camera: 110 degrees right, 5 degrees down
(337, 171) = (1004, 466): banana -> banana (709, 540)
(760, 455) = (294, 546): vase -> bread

==

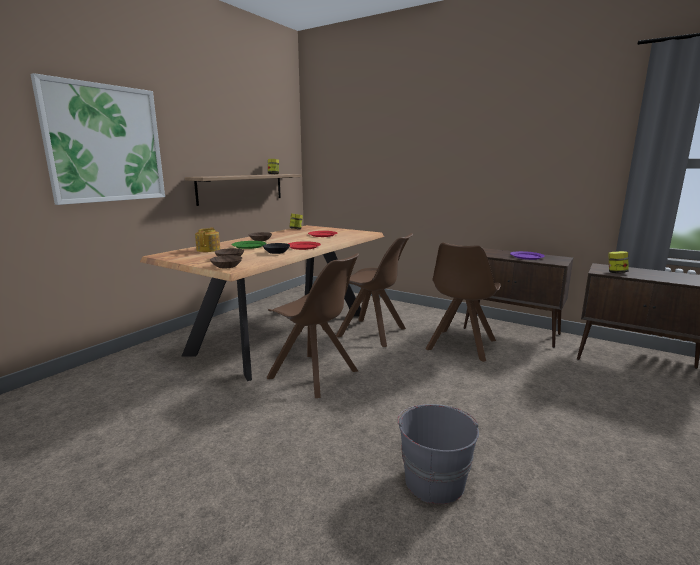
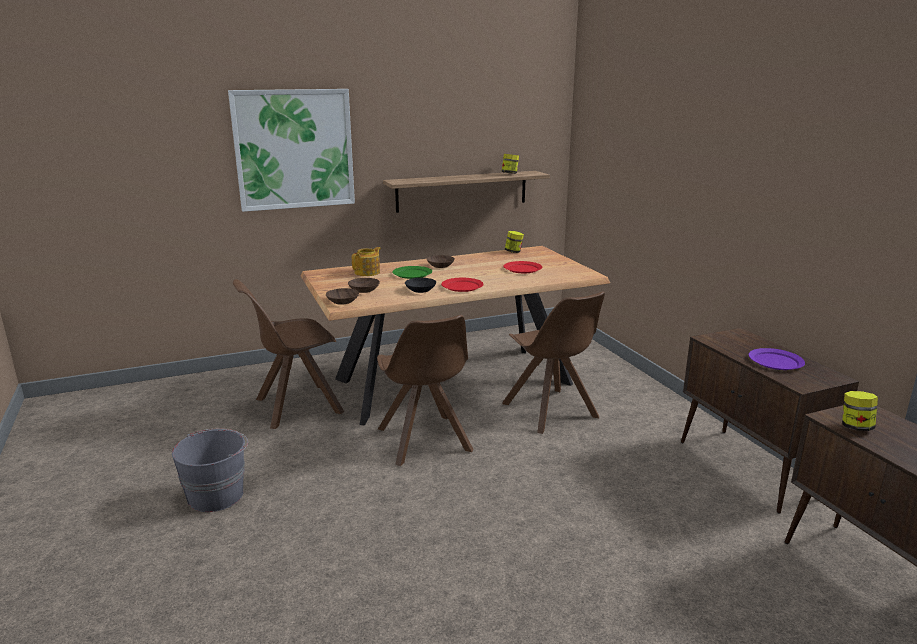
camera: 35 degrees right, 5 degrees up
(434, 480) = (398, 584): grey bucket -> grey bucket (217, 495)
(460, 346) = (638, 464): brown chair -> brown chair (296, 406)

--

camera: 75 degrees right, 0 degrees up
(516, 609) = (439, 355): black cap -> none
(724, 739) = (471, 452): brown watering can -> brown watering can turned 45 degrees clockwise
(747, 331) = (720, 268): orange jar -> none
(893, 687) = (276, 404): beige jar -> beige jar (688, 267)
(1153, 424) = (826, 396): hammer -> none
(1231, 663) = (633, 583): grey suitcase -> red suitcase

#### Problem requirements
Since only part of the listing is wanted, copy exactly the lines from the one holding "(1153, 424) = (826, 396): hammer -> none" to the one holding "(1231, 663) = (633, 583): grey", both included.

#### Written response
(1153, 424) = (826, 396): hammer -> none
(1231, 663) = (633, 583): grey suitcase -> red suitcase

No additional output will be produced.